PROVIDED PASSAGE »
☆ ☆ ☆ ☆ ☆

The CCO may request that the third party provide certifications similar to the certifications made by the employee.

 

B. Pre-Clearance of Securities Transactions in Employee-Related Accounts

 

No employee or member of an employee’s Immediate Family may place an order for the purchase or sale of any IPO, privately placed security / fund, securities issued by a client, Reportable Fund, or other securities placed on a restricted list for an Employee-Related Account until the CCO has approved the transaction in accordance with the procedures below.

 

Any employee or member of an employee’s Immediate Family wishing to enter into such a securities transaction in an Employee-Related Account must submit a completed and signed “Pre-Clearance of Securities Transactions in Employee-Related Accounts” request (the “Pre-Clearance Request”) to the CCO on or before the date of the proposed transaction. This Pre-Clearance Request must contain the following information (i) the name and telephone number of the employee requesting pre-clearance; (ii) the name, ticker and type of the security subject to the proposed transaction; (iii) the number of shares or the face amount of the security subject to the proposed transaction; (iv) the nature of the transaction ( i.e. , purchase, sale, or other type of acquisition or disposition); (v) the proposed transaction date; (vi) the name and number of the account in which the transaction is to be effected; (vii) an indication of whether the account is in the name of the employee or a related person and, if it is in the name of a related person, the employee’s relationship to that person; (viii) the name of the broker-dealer or financial institution proposed to execute the transaction; and (ix) a representation that to the best of his or her knowledge and belief, and after due inquiry, the employee is not in possession of any material, non-public information concerning the security proposed to be bought or sold, and this Code does not otherwise prohibit the proposed transaction.

☆ ☆ ☆ ☆ ☆

DATA FOR REVIEW »
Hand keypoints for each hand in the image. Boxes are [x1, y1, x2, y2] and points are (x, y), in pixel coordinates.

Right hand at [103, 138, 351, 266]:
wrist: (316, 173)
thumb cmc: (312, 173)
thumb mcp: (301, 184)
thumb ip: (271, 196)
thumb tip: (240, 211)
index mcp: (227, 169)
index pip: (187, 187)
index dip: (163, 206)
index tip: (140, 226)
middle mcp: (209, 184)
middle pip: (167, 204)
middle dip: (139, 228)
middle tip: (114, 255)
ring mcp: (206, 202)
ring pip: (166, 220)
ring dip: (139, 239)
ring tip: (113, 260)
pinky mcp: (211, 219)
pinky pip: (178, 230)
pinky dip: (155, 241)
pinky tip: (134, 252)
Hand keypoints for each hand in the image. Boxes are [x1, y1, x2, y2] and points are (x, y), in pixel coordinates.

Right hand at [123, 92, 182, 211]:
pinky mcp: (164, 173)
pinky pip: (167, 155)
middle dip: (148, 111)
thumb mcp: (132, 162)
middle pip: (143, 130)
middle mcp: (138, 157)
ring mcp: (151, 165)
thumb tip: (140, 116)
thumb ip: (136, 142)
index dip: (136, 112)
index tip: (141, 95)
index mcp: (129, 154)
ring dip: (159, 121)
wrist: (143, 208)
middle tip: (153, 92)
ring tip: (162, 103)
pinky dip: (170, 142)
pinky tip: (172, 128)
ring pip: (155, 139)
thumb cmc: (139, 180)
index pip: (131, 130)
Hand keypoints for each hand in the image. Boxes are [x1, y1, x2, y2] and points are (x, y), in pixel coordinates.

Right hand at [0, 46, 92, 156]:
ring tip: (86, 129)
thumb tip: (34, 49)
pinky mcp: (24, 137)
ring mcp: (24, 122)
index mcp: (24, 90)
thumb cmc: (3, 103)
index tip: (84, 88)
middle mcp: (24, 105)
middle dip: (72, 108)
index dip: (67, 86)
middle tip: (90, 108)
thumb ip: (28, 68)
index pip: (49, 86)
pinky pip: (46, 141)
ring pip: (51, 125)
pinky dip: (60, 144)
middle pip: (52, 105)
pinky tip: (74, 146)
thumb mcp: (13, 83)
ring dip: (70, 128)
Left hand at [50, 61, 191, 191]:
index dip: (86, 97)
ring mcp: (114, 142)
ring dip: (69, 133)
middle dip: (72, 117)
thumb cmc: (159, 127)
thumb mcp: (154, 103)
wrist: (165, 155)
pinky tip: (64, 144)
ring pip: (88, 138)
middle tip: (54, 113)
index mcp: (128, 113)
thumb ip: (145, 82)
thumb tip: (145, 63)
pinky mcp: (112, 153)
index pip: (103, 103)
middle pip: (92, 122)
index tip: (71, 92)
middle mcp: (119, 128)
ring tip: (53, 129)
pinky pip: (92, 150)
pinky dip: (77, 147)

☆ ☆ ☆ ☆ ☆

PROBLEM TO SOLVE » Reproduce word for word the stretch of the pre-clearance policy above that begins with the words "B. Pre-Clearance of" and ends with "the procedures below.".

RESPONSE AREA »
B. Pre-Clearance of Securities Transactions in Employee-Related Accounts

 

No employee or member of an employee’s Immediate Family may place an order for the purchase or sale of any IPO, privately placed security / fund, securities issued by a client, Reportable Fund, or other securities placed on a restricted list for an Employee-Related Account until the CCO has approved the transaction in accordance with the procedures below.